The optimal dose schedule of vincristine, irinotecan and temozolomide (VIT) in relapsed or refractory Ewing sarcoma patients requires clarification.

Patients with relapsed or refractory Ewing sarcoma were randomly assigned (1:1) to either a shorter dx5 schedule (irinotecan 50mg/m2/d D1-5, vincristine 1.4mg/m2 D1) or protracted dx5x2 schedule (irinotecan 20mg/m2/d D1-5,8-12, vincristine 1.4mg/m2 D1,8) together with temozolomide (100mg/m2/d D1-5). Patients were treated every 3 weeks for up to eight cycles until progression or unacceptable toxic effects occurred. The primary endpoint was objective response rate at 12 weeks (ORR12w). Secondary endpoints were progression-free survival (PFS), overall survival (OS) and safety.

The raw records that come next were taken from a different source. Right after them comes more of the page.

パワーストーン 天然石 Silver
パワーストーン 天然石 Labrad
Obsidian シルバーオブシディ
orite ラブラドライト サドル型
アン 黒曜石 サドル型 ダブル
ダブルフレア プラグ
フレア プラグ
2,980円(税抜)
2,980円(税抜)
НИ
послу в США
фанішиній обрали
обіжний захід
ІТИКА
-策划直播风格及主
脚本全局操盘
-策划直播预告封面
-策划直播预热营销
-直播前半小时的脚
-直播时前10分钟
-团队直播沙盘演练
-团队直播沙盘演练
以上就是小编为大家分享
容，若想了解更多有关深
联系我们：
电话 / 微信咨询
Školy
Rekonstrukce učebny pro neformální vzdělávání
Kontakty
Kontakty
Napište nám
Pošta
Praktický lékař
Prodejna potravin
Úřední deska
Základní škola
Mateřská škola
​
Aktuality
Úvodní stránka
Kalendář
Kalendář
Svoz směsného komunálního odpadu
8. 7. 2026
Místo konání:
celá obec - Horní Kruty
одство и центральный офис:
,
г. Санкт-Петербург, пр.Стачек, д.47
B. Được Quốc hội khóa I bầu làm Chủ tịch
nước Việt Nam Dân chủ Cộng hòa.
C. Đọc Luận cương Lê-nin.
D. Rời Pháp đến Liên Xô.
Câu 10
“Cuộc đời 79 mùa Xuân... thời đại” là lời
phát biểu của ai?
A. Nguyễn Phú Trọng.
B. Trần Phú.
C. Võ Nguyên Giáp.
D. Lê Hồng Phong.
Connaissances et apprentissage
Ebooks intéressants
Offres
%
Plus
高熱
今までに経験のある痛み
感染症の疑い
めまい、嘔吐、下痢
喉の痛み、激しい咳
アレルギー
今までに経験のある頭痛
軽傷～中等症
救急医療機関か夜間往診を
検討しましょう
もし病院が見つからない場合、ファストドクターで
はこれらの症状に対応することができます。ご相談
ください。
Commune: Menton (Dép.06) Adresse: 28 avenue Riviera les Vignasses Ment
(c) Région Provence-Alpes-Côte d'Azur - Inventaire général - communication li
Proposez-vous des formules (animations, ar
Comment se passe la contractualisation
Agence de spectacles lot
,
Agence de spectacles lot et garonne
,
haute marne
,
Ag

A total of 46 patients presenting with relapsed or refractory Ewing sarcoma were randomly assigned to the dx5 (n=24) or dx5x2(n=22) schedules. Median follow-up was 10.7 months in the dx5 group and 8.3 months in the dx5x2 group. ORR12w was lower for dx5 (5/24 [20.8%]) patients than for dx5x2 (12/22[54.5%]; p=0.019), but no significant difference was found in PFS ( median PFS: 2.3 months for dx5 vs 4.3 months for dx5x2) or OS (median OS: 14.8 months for dx5 and 12.8 months for dx5x2). Patients receiving the dx5 schedule reported more grade 3 and 4 adverse events (AEs) than those receiving dx5x2, including diarrhea/abdominal pain, vomiting/nausea.

The protracted dx5x2 VIT schedule showed superior efficacy and favorable tolerability compared with the shorter dx5 VIT schedule in patients with relapsed or refractory Ewing sarcoma.